DATA EXTRACT:
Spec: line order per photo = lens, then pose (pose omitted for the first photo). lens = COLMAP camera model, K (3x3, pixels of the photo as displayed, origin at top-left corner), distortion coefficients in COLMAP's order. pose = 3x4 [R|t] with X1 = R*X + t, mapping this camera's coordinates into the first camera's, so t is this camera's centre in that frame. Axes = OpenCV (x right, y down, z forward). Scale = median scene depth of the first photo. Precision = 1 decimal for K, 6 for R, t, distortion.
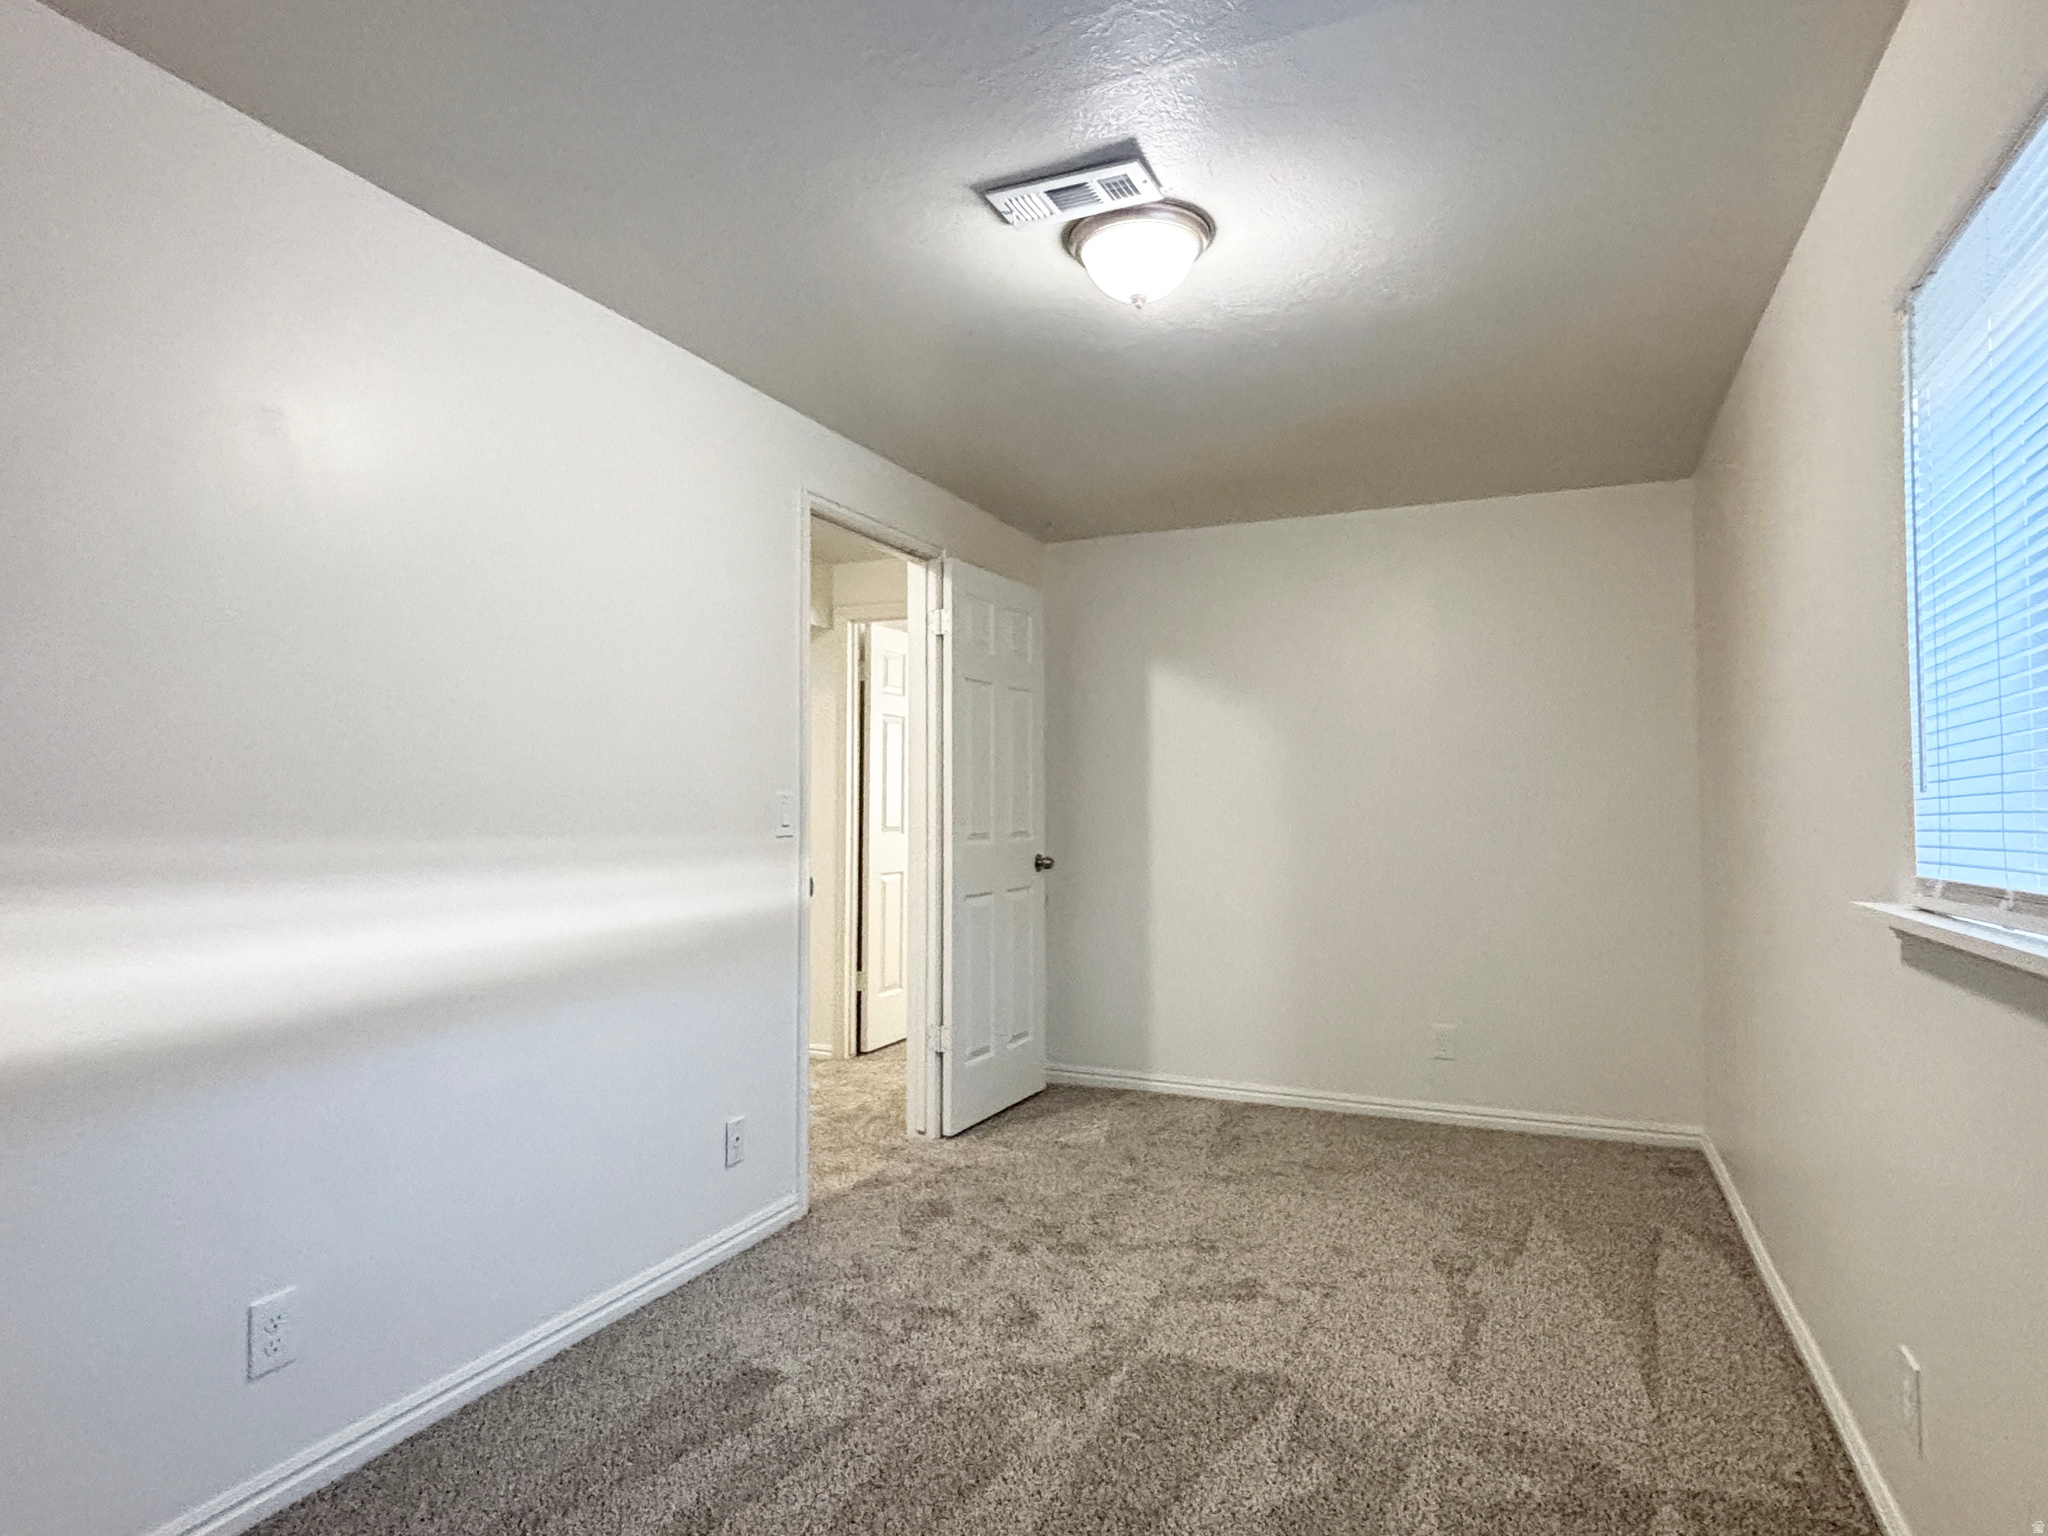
lens RADIAL K [[1154.9, 0, 1023.0], [0, 1154.9, 768.1], [0, 0, 1]] dist [0.014766, -0.004690]
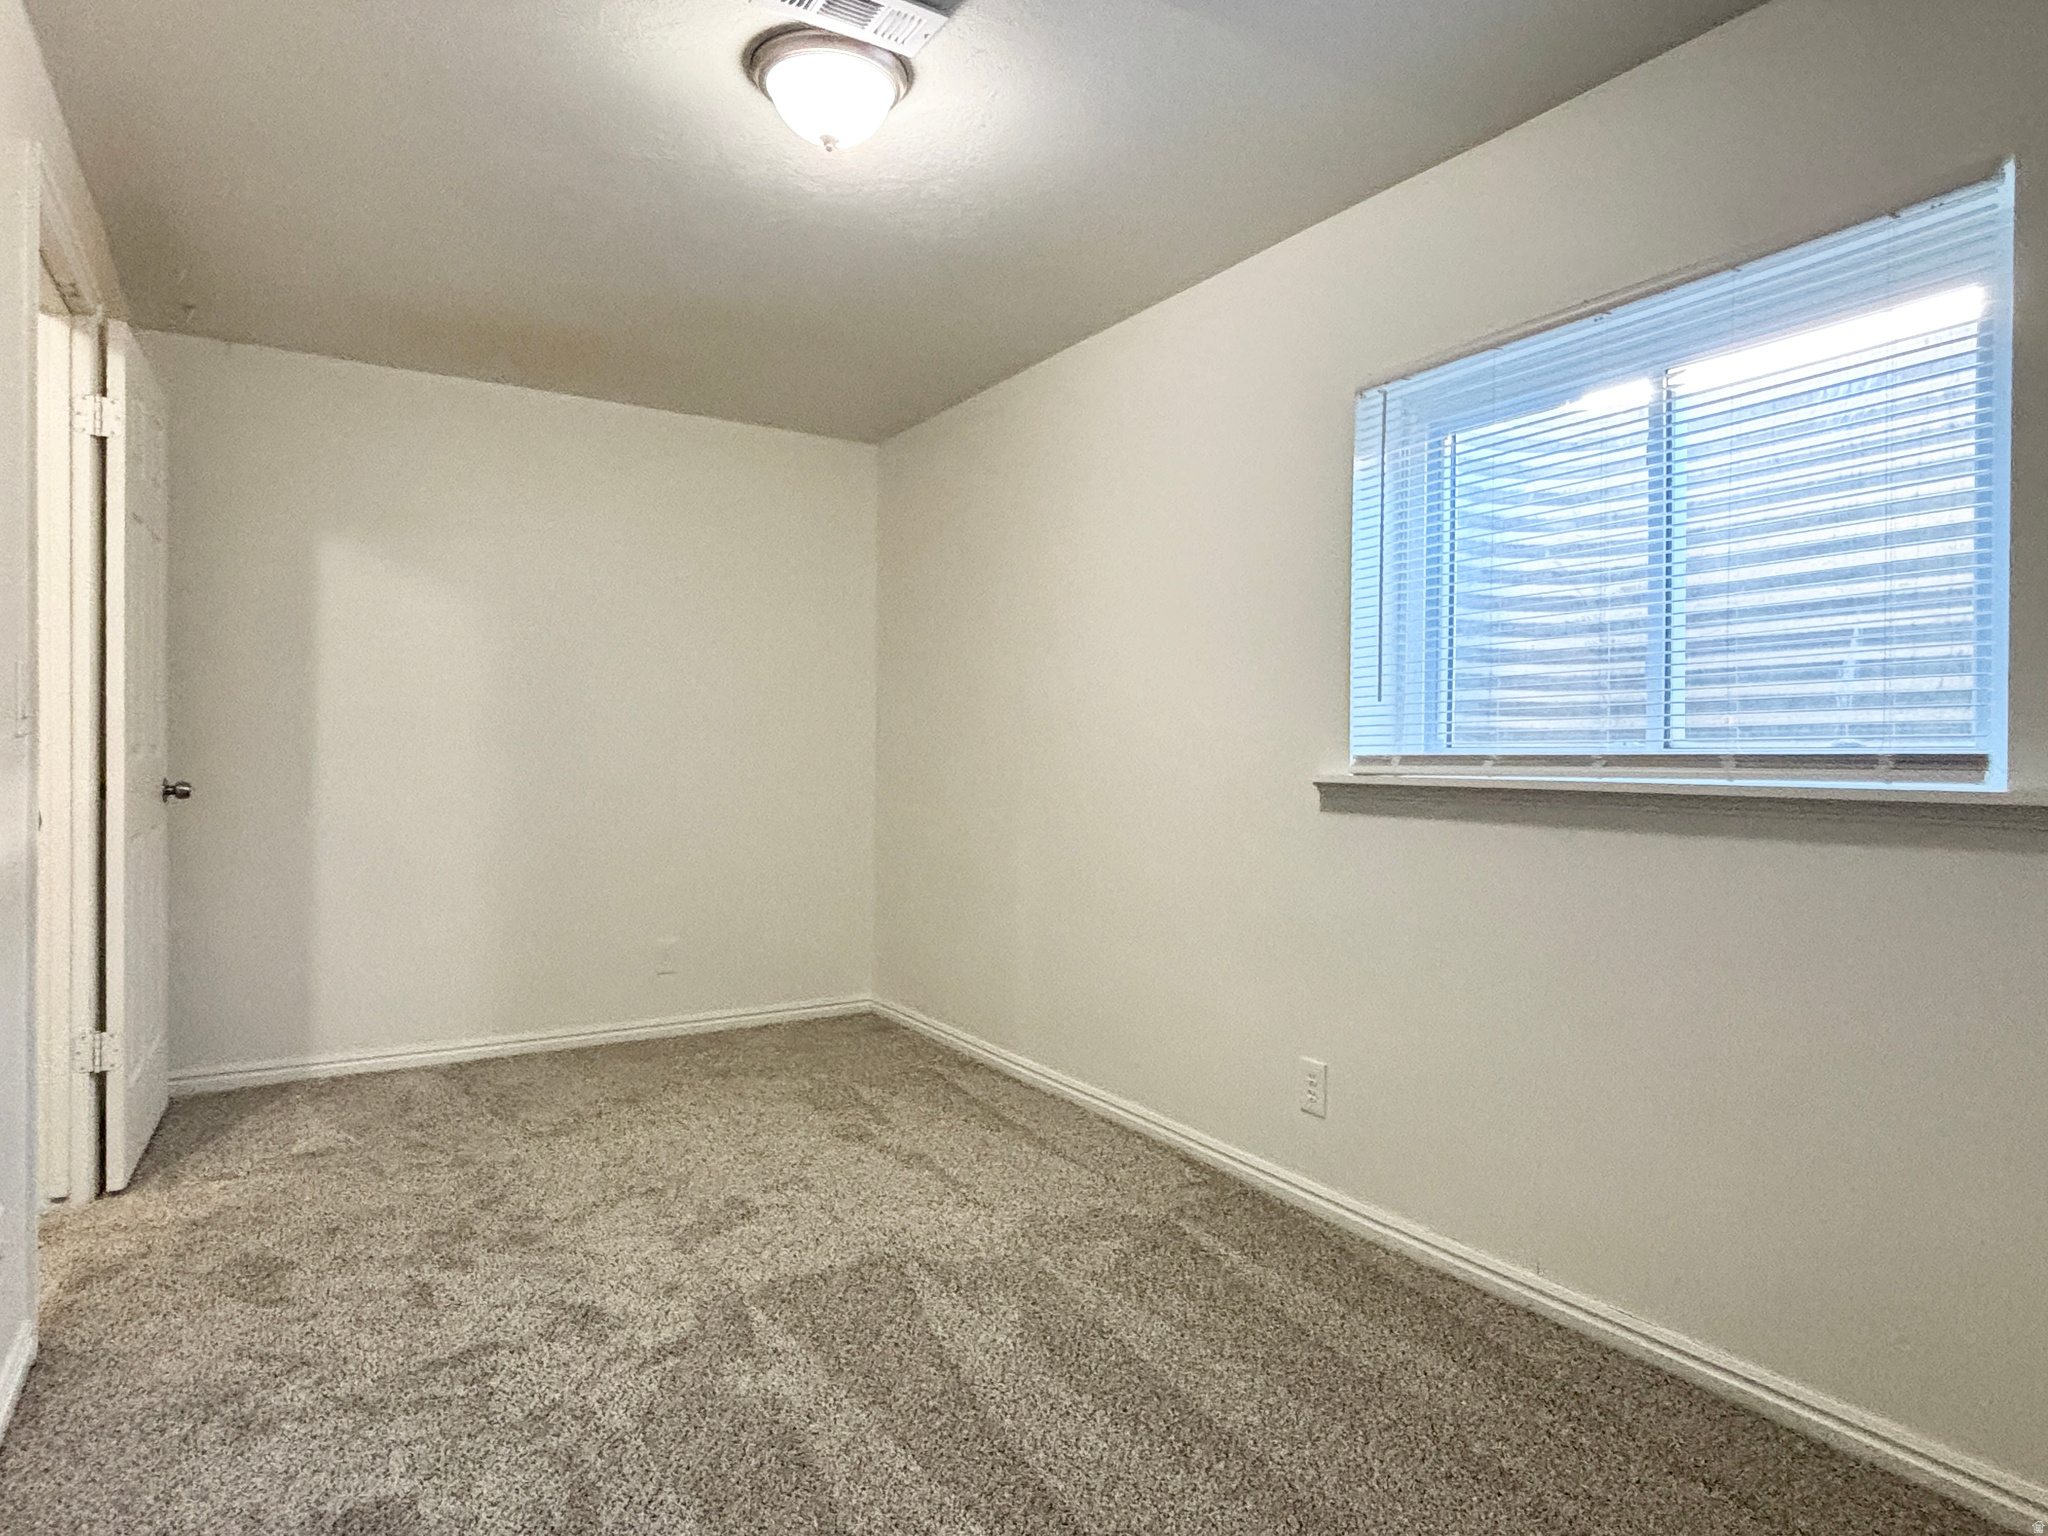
lens RADIAL K [[1206.8, 0, 1022.7], [0, 1206.8, 760.9], [0, 0, 1]] dist [0.009472, -0.002173]
pose [[0.582609, -0.008500, 0.812708, -0.428322], [-0.028067, 0.999138, 0.030571, 0.041855], [-0.812268, -0.040621, 0.581868, 0.225532]]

TASK OBJECTIVE:
Print all of the lines above again without changing anything, and leave the pictures out of your answer.

YOUR SOLUTION:
Spec: line order per photo = lens, then pose (pose omitted for the first photo). lens = COLMAP camera model, K (3x3, pixels of the photo as displayed, origin at top-left corner), distortion coefficients in COLMAP's order. pose = 3x4 [R|t] with X1 = R*X + t, mapping this camera's coordinates into the first camera's, so t is this camera's centre in that frame. Axes = OpenCV (x right, y down, z forward). Scale = median scene depth of the first photo. Precision = 1 decimal for K, 6 for R, t, distortion.
lens RADIAL K [[1154.9, 0, 1023.0], [0, 1154.9, 768.1], [0, 0, 1]] dist [0.014766, -0.004690]
lens RADIAL K [[1206.8, 0, 1022.7], [0, 1206.8, 760.9], [0, 0, 1]] dist [0.009472, -0.002173]
pose [[0.582609, -0.008500, 0.812708, -0.428322], [-0.028067, 0.999138, 0.030571, 0.041855], [-0.812268, -0.040621, 0.581868, 0.225532]]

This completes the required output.